Physical Therapy and Sports Injury
Sports injuries have laid off many athletes for seasons, games, and worse, careers.
Injuries are actually pretty common while participating in competitions, organized sports, fitness activities, or training exercises.
Poor training methods, lack of conditioning, and inadequate warm-up are a few of the causes of sports-related injuries.
Coping with these kinds of injuries often calls for physical rehabilitation. Physical therapy helps people regain strength and movement in parts of their body after an injury. Physical therapy can also help someone manage pain and prevent permanent damage and recurring problems.
Each sport carries its own risk of injury for its players.
Physical therapists are trained to help patients recuperate following an injury. As part of physical therapy, they can teach stretches, exercises, and techniques using specialized equipment to solve problems.
Common Sports Injuries
As per the National Institutes of Health, the most common sports injuries include knee injuries, sprains, shin splints, strains, swollen muscles, fractures, and dislocations.
These injuries should be appropriately addressed in order to keep the athlete safe. It is useful to examine the biomechanics of an athlete participating in a particular sport, therapists say.
Sports Injuries and Physical Therapy
Physical therapists need to identify and understand the injured structure and the extent of the injury before planning on treating it.
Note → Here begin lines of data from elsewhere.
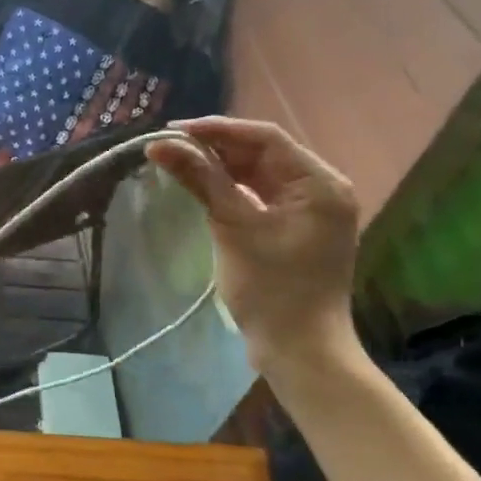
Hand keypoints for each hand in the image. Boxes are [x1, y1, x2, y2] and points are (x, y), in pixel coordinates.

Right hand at [147, 118, 359, 366]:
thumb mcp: (233, 227)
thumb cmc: (271, 289)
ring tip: (177, 161)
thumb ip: (200, 179)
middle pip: (263, 153)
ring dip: (220, 167)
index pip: (266, 138)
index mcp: (319, 183)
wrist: (300, 351)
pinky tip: (201, 187)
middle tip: (169, 146)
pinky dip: (231, 190)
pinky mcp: (295, 230)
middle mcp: (321, 189)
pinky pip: (260, 196)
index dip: (218, 129)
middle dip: (216, 147)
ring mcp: (310, 211)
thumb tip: (160, 143)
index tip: (173, 130)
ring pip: (259, 174)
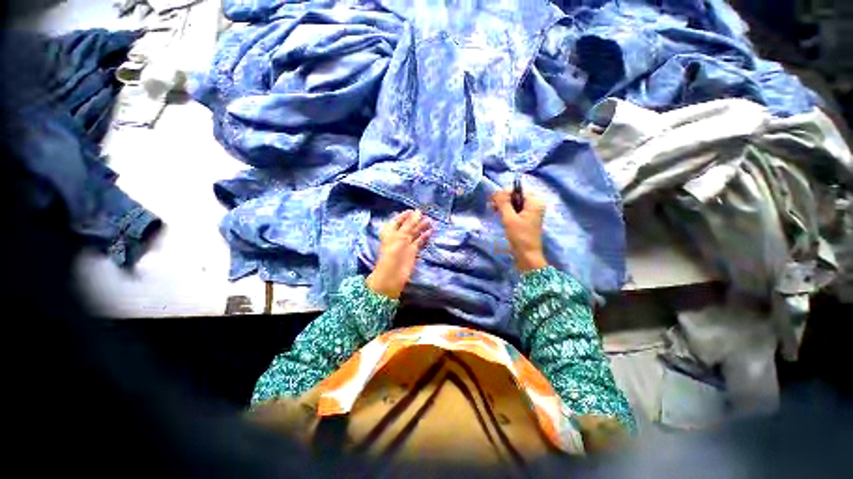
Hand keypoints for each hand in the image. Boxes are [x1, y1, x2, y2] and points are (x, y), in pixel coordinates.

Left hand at [366, 210, 431, 298]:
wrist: (392, 274)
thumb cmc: (393, 252)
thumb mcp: (401, 236)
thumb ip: (410, 224)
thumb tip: (418, 211)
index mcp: (390, 231)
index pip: (398, 220)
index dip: (406, 215)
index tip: (415, 210)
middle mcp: (398, 236)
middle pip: (408, 226)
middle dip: (416, 220)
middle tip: (426, 215)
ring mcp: (405, 244)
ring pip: (414, 233)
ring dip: (421, 227)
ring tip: (430, 221)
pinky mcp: (412, 251)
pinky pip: (419, 241)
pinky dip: (424, 237)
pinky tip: (430, 232)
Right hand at [492, 188, 547, 271]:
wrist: (527, 255)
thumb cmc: (520, 236)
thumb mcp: (509, 219)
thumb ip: (503, 203)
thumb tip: (496, 192)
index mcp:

The rehabilitation of an injured player should carefully and meticulously be evaluated regularly. Injuries are time-dependent, meaning that the normal healing process of the body follows a pattern of the acute phase, subacute phase, and chronic phase.
The acute phase involves the R.I.C.E. (Rest-Ice-Compression-Elevation) notion, which lets healing take place and controls inflammation.
The subacute phase is a control motion phase. The chronic phase is also a return to function phase in which the athlete gradually returns to pre-injury workout schedules.
What are the common ways that athletes get hurt?Depending on the kind of sports athletes participate in, they may be at risk for one or more of these kinds of injuries:
- Ankle injuries — Just about any athlete who runs a lot is at risk for an ankle injury. If the athlete rolls his ankle or if he twists it, he can strain or tear its connective tissue.
- Pulled muscles — Overusing the muscles, especially muscles that are tired after a long period of workout and performance can cause them to stretch or tear. This is prevalent in different areas of the legs because of constant running, jumping and switching back and forth that almost all kinds of sports require.
- Shin splints — Running for long hours can cause the muscles and connective tissue around your shin to get inflamed.
- Knee injuries — A sharp twisting of the knee or bending of it in the wrong way can cause a sprain to the ligaments in your knee.
- Tennis elbow — Known officially as tendinitis, tennis elbow happens when the muscles and connective tissues around your elbow become inflamed from overuse.
- Hip Flexor Strain — The hip flexors are muscles located on the upper-front side of your thigh. The major functions of the hip flexor muscles are to lift the knee toward your trunk, as well as help in moving your leg toward and away from the other leg. Hip flexors can be weak in people who sit a great deal at work or can become weak and stiff in individuals who have bad sitting posture. Sports injuries to these muscles can be caused by sprinting, running inclines and activities with sharp turns and sudden starts.
In addition to injuries to joints, muscles, and bones, concussions are also a hot topic in sports nowadays. A concussion is a traumatic head injury that may result in bad headaches, a changed level of alertness, or even unconsciousness. It may result when a moving object hits the head or the head hits an object.
Concussions are one of the most difficult-to-manage injuries in sports today, and physical therapy is an integral part of the multidisciplinary approach to the diagnosis and treatment of these injuries.
Prevention of Sports Injuries
Athletes and sports enthusiasts can prevent some sports injuries with proper warm-up and stretching and by working with a sports physical therapist.
Athletic trainers, physicians, and physical therapists continue to gain more knowledge in physical therapy and preventing and diagnosing sports injuries. Although some procedures would remain the standards of care, the means to address the injuries could definitely change.